• [INSTRUCTIONS FOR THE TASK] Pictures must not appear in the copy. Restate exactly the lines below from the one with "Garder la chaleur" through the one with "DATA REJESTRACJI", inclusive.

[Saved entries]
_ _ _

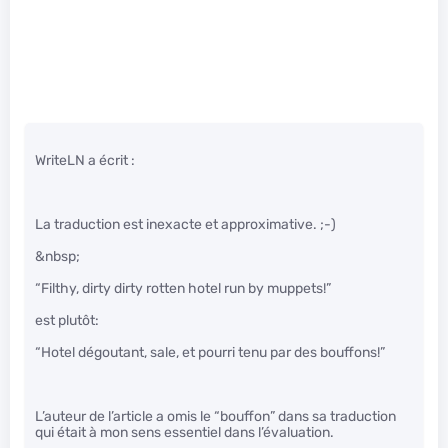
WriteLN a écrit :
La traduction est inexacte et approximative. ;-)
&nbsp;
“Filthy, dirty dirty rotten hotel run by muppets!”
est plutôt:
“Hotel dégoutant, sale, et pourri tenu par des bouffons!”
L’auteur de l’article a omis le “bouffon” dans sa traduction
qui était à mon sens essentiel dans l’évaluation.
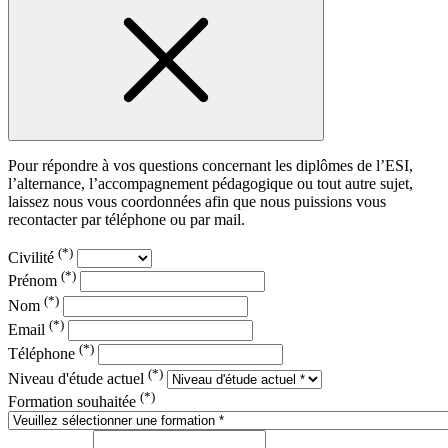
Pour répondre à vos questions concernant les diplômes de l’ESI,
l’alternance, l’accompagnement pédagogique ou tout autre sujet,
laissez nous vous coordonnées afin que nous puissions vous
recontacter par téléphone ou par mail.
(*)
Civilité
(*)
Prénom
(*)
Nom
(*)
Email
(*)
Téléphone
(*)
Niveau d'étude actuel
(*)
Formation souhaitée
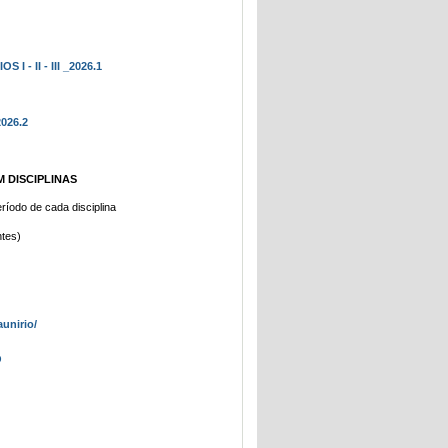
 - II - III _2026.1
026.2
 DISCIPLINAS
eríodo de cada disciplina
ntes)
unirio/
O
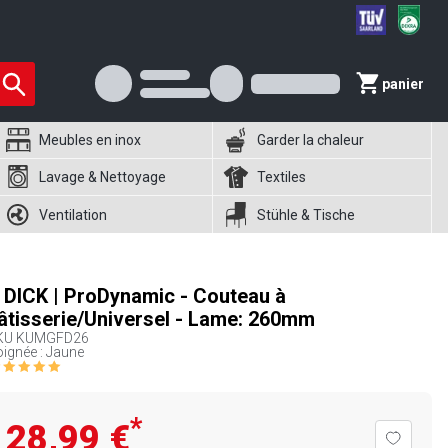
panier
Meubles en inox
Garder la chaleur
Lavage & Nettoyage
Textiles
Ventilation
Stühle & Tische
. DICK | ProDynamic - Couteau à
âtisserie/Universel - Lame: 260mm
KU
KUMGFD26
ignée : Jaune
*
28,99 €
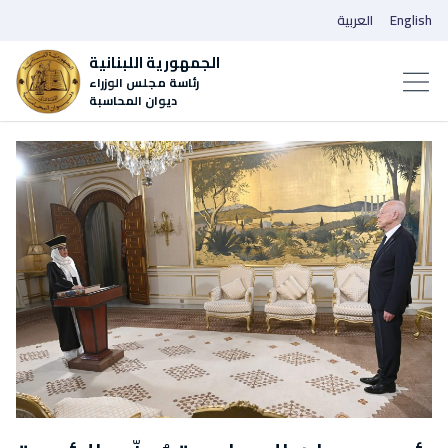
English
العربية
الجمهورية اللبنانية
رئاسة مجلس الوزراء
ديوان المحاسبة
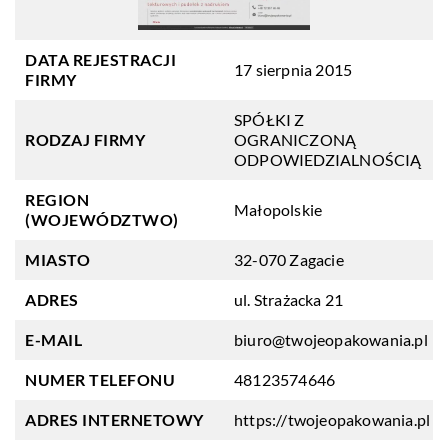
DATA REJESTRACJI
17 sierpnia 2015
FIRMY
SPÓŁKI Z
RODZAJ FIRMY
OGRANICZONĄ
ODPOWIEDZIALNOŚCIĄ
REGION
Małopolskie
(WOJEWÓDZTWO)
MIASTO
32-070 Zagacie
ADRES
ul. Strażacka 21
E-MAIL
biuro@twojeopakowania.pl
NUMER TELEFONU
48123574646
ADRES INTERNETOWY
https://twojeopakowania.pl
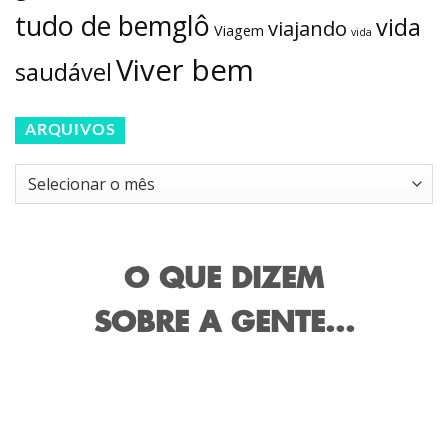
tudo de bemglô
vida
viajando
Viagem
vida
Viver bem
saudável
ARQUIVOS
Arquivos
O QUE DIZEM
SOBRE A GENTE...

_ _ _

• [ANSWER TO THIS EXERCISE]
Garder la chaleur
Lavage & Nettoyage
Textiles
Ventilation
Stühle & Tische
. DICK | ProDynamic - Couteau à
âtisserie/Universel - Lame: 260mm
KU
KUMGFD26
ignée : Jaune
*
28,99 €
English
العربية
الجمهورية اللبنانية
رئاسة مجلس الوزراء
ديوان المحاسبة
DATA REJESTRACJI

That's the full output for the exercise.